Sin embargo, la batalla contemporánea por la supervivencia de las naciones se libra en el terreno de la cultura otra, la que entra por los poros, por las distintas vías de comunicación masiva. Es la que interviene directamente en la vida cotidiana, fabrica sueños, favorece la evasión e inhibe el ejercicio del pensar. El hacedor de una obra material o inmaterial, semejante al artista, guarda con ella una relación afectiva, siempre que en la realización se hubiera desplegado amor y entrega. En las noches febriles de desvelo se acrecienta el cariño por los hijos.
Complejo tejido de vida, memoria, costumbres, formas de convivencia, celebraciones, imágenes artísticas, la cultura nutre el imaginario popular y cristaliza en los símbolos sagrados de la patria. Los cubanos nunca hemos sido xenófobos: minados por la feliz circunstancia del agua por todas partes, la Isla ha sido un puerto.
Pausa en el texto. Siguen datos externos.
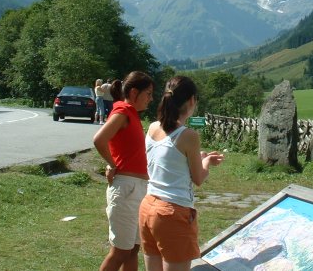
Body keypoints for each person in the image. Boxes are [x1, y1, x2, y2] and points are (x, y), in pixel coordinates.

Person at [139, 75, 224, 271]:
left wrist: (197, 158)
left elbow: (166, 161)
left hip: (148, 206)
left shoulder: (152, 128)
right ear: (192, 100)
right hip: (172, 212)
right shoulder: (189, 136)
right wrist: (206, 161)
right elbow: (198, 178)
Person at [93, 71, 155, 271]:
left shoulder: (131, 114)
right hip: (126, 189)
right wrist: (112, 164)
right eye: (149, 93)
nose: (151, 99)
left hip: (136, 189)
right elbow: (99, 140)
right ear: (135, 92)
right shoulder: (123, 111)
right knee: (120, 251)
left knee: (133, 249)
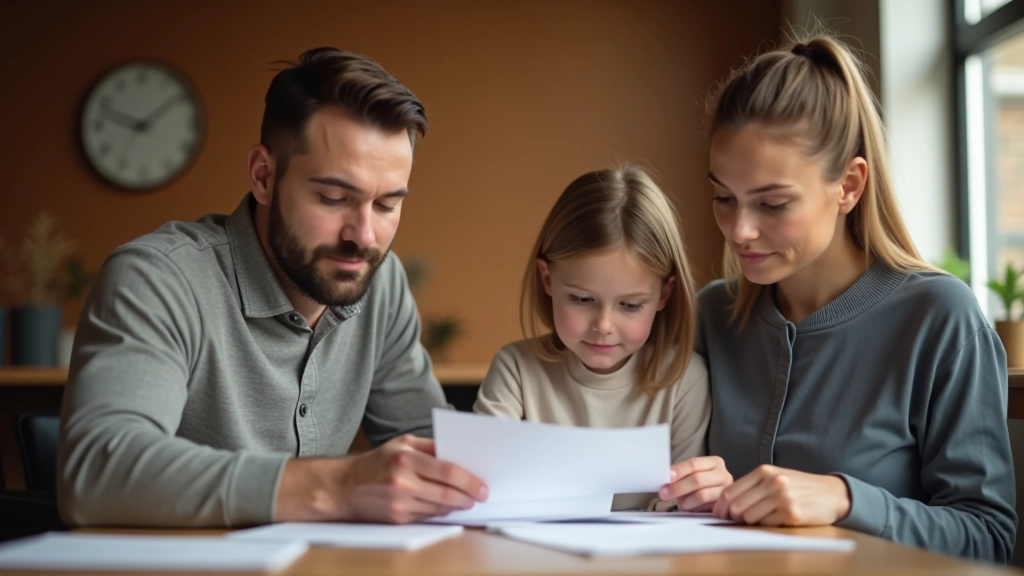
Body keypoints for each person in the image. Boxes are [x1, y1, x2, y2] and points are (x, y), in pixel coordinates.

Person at [58, 47, 489, 527]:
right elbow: (98, 472)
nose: (363, 237)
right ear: (263, 176)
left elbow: (438, 461)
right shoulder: (158, 279)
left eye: (387, 205)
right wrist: (338, 486)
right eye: (332, 198)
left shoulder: (381, 286)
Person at [688, 33, 1016, 562]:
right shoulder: (711, 316)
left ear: (850, 184)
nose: (740, 230)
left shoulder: (940, 318)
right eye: (724, 198)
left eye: (772, 204)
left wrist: (844, 499)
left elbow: (988, 536)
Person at [474, 165, 731, 511]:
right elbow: (480, 487)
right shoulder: (515, 371)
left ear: (664, 295)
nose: (604, 325)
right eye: (582, 300)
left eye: (630, 305)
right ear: (547, 279)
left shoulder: (685, 380)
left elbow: (685, 507)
Terminada la Guerra de Independencia, los españoles que optaron por permanecer en el país, incluidos soldados del ejército de ocupación, recibieron trato respetuoso y fundaron hogares. Pero el orgullo legítimo emanado de una cultura de resistencia, no puede ser lacerado. Se contrapone al aldeano vanidoso, mimético seguidor de modas ajenas a las demandas de su contexto específico, ciudadano vergonzante de un país que subestima, obsequioso y obsecuente con los prepotentes que lo desprecian.
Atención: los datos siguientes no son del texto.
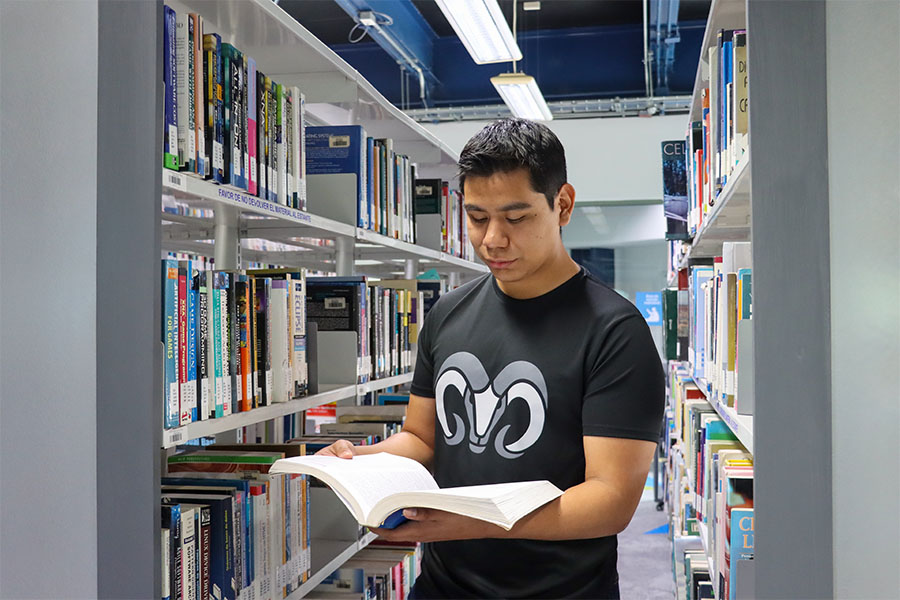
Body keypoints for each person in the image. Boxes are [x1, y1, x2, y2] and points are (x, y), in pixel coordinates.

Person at [318, 118, 665, 599]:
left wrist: (471, 523)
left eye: (516, 217)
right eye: (477, 217)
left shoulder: (615, 332)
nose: (492, 239)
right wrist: (358, 460)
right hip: (443, 586)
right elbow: (423, 439)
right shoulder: (446, 315)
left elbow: (611, 501)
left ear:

Estos comentarios nacen de algunos fenómenos que, coincidentes, se han manifestado en la capital. Rápido y furioso, filme comercial de pésima calidad, irrumpe de manera violenta en el vivir habanero. Perturbó las comunicaciones en las áreas centrales. Afectó a estudiantes y trabajadores. Añadió tensiones al difícil vivir cotidiano. Algo similar ocurrió con la presencia de la pasarela de Chanel. Impuso prohibiciones inaceptables a los pobladores de algunas zonas. La llegada del primer crucero norteamericano, según la difundieron nuestros medios informativos, fue acogida por una coreografía propia de un cabaret más que de un espacio público: las muchachas portaban un brevísimo vestuario hecho con la bandera nacional.
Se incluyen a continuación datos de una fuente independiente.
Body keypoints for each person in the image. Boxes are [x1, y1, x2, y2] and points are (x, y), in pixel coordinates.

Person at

El sentido común indica la necesidad de abrir vías al comercio, a la inversión y al turismo para afrontar las dificultades económicas que nos afligen. El mandato de la realidad no puede llevarnos a olvidar que se trata, ante todo, de la lucha secular por la defensa de la nación soberana. Nos ampara el derecho a establecer, en cada caso, las reglas del juego. Es deber de todos exigir el respeto a la dignidad de nuestros ciudadanos, aquello que Martí nombraba decoro. El Maestro aspiró a morir de cara al sol. Así fue su caída, un 19 de mayo. Yo también quiero morir así, de cara a la luz, a la verdad, a los principios, al sentido de mi existencia, descubierto en esta Isla a la que llegué a punto de cumplir ocho años, sin saber el idioma y sin tener noción de su historia y su geografía. Aquí me sumé a la causa de la emancipación humana, a la lucha por los marginados de la tierra.